Current Issue #488

The Taylor's temp turns full-time favourite

The Taylor's temp turns full-time favourite

A Tempranillo from Clare Valley heavyweight Taylors Wines proved to be a smash hit
with the Hot 100 Wines judges, finishing runner-up for the 2017/18 season.

So, is it Tem-pra-nee-yo, or do we rhyme it with pillow?

We don’t agree on how to pronounce it, but Tempranillo, the grape behind Spain’s famous red wine region Rioja, is booming in Australia, careering from being virtually unknown and ungrown in the 1990s to having more than 330 current expressions across the country.

Taylors Wines, one of the Clare Valley’s handful of heavyweight producers, was quick to recognise the possibilities of alternative varieties, and put in a vineyard of Tempranillo 16 years ago. The resulting wine made its debut as part of the Taylors Estate range in 2012.

The 2017 version was released just in time to be entered in the latest Hot 100 Wines, where the judges declared themselves seduced by “crushed blueberries on the palate and textural, crunchy acid lines” and promptly made it runner-up in the top 10.

At Taylors, the Tempranillo has been entrusted to Thomas Darmody, the most junior member of the four-strong winemaking team. Darmody, who came to Taylors just over a year ago “straight from uni” (his oenology degree course), says he harbours a strong and growing interest in less traditional varieties.

“I really like alternative varieties, that’s my sort of bag; I really like the weird little things that other people aren’t always so keen on.”

Thomas Darmody

Darmody is working on a Fiano, the tasty white that hails from southern Italy, as part of the Taylors Winemakers’ Project, an initiative that creates a range of more experimental wines sold only at cellar door. He is also making a Pinot Noir, as well as trying his hand at the great red variety of Chile, Carménère, although it doesn’t yet generate a standalone wine.

In Spain, Tempranillo is famously versatile: capable of producing tannic, leathery reds of great longevity, it also lends itself to simpler, more quaffable joven wines. Locally, Darmody says, focus has been almost exclusively on the latter style as a template.

“In Australia it’s always been made a little bit more in that nice juicy, quenching sort of style, with a nice big round mouth-feel.”

While the term estate usually implies a wine is home-grown, the contributing grapes for the Taylors Temp actually come from three different places: Taylors’ vineyards at Auburn and Polish Hill River, and a McLaren Vale grower.

Darmody ferments the three parcels separately — “We try to accentuate the different characteristics in each” — then blends the components together for a brief maturation in old oak barrels.

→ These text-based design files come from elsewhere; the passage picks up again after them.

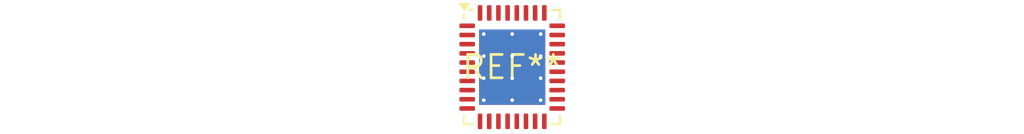
<source format=kicad_pcb>
(kicad_pcb (version 20240108) (generator pcbnew)

  (general
    (thickness 1.6)
  )

  (paper "A4")
  (layers
    (0 "F.Cu" signal)
    (31 "B.Cu" signal)
    (32 "B.Adhes" user "B.Adhesive")
    (33 "F.Adhes" user "F.Adhesive")
    (34 "B.Paste" user)
    (35 "F.Paste" user)
    (36 "B.SilkS" user "B.Silkscreen")
    (37 "F.SilkS" user "F.Silkscreen")
    (38 "B.Mask" user)
    (39 "F.Mask" user)
    (40 "Dwgs.User" user "User.Drawings")
    (41 "Cmts.User" user "User.Comments")
    (42 "Eco1.User" user "User.Eco1")
    (43 "Eco2.User" user "User.Eco2")
    (44 "Edge.Cuts" user)
    (45 "Margin" user)
    (46 "B.CrtYd" user "B.Courtyard")
    (47 "F.CrtYd" user "F.Courtyard")
    (48 "B.Fab" user)
    (49 "F.Fab" user)
    (50 "User.1" user)
    (51 "User.2" user)
    (52 "User.3" user)
    (53 "User.4" user)
    (54 "User.5" user)
    (55 "User.6" user)
    (56 "User.7" user)
    (57 "User.8" user)
    (58 "User.9" user)
  )

  (setup
    (pad_to_mask_clearance 0)
    (pcbplotparams
      (layerselection 0x00010fc_ffffffff)
      (plot_on_all_layers_selection 0x0000000_00000000)
      (disableapertmacros false)
      (usegerberextensions false)
      (usegerberattributes false)
      (usegerberadvancedattributes false)
      (creategerberjobfile false)
      (dashed_line_dash_ratio 12.000000)
      (dashed_line_gap_ratio 3.000000)
      (svgprecision 4)
      (plotframeref false)
      (viasonmask false)
      (mode 1)
      (useauxorigin false)
      (hpglpennumber 1)
      (hpglpenspeed 20)
      (hpglpendiameter 15.000000)
      (dxfpolygonmode false)
      (dxfimperialunits false)
      (dxfusepcbnewfont false)
      (psnegative false)
      (psa4output false)
      (plotreference false)
      (plotvalue false)
      (plotinvisibletext false)
      (sketchpadsonfab false)
      (subtractmaskfromsilk false)
      (outputformat 1)
      (mirror false)
      (drillshape 1)
      (scaleselection 1)
      (outputdirectory "")
    )
  )

  (net 0 "")

  (footprint "QFN-36-1EP_5x6mm_P0.5mm_EP3.6x4.1mm_ThermalVias" (layer "F.Cu") (at 0 0))

)

</source>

This year’s model has 25 per cent input from Auburn and 35 per cent from Polish Hill River with McLaren Vale providing the remainder, but both proportions and picking times can vary significantly from season to season.

In March 2017, the Auburn fruit was among the first red grapes picked at Taylors, with the Polish Hill River parcel harvested a month later.

“We ended up grabbing the McLaren Vale grapes a little riper to add a little more fruit concentration,” Darmody says.

The wine doesn’t linger in the winery — last year it was bottled and in the shops by August.

In Clare, this year’s Tempranillo crop is looking promising, with veraison – the arrival of colour that signals the start of ripening – still in progress. Darmody will look after the Tempranillo for the forseeable future, and welcomes the opportunities afforded him as a relative newcomer in a large winery.

“Because of the small size of the winemaking team, we’re all looking after one another’s products and ‘babies’. I get to learn so much – if I was working in a small joint, I’d only be focusing on, say, five things: here we have around 65 products I have to have fresh and clear in my mind.”

With a couple of months left until vintage, Darmody anticipates a big year.

“I have a feeling it will be one of the most hectic vintages at Taylors – we’re looking at processing the biggest amount of fruit ever.”

While a future for Tempranillo seems assured, the variety’s pronunciation may remain contested. After all, who says “I’ll have a vaneeya slice, thanks”?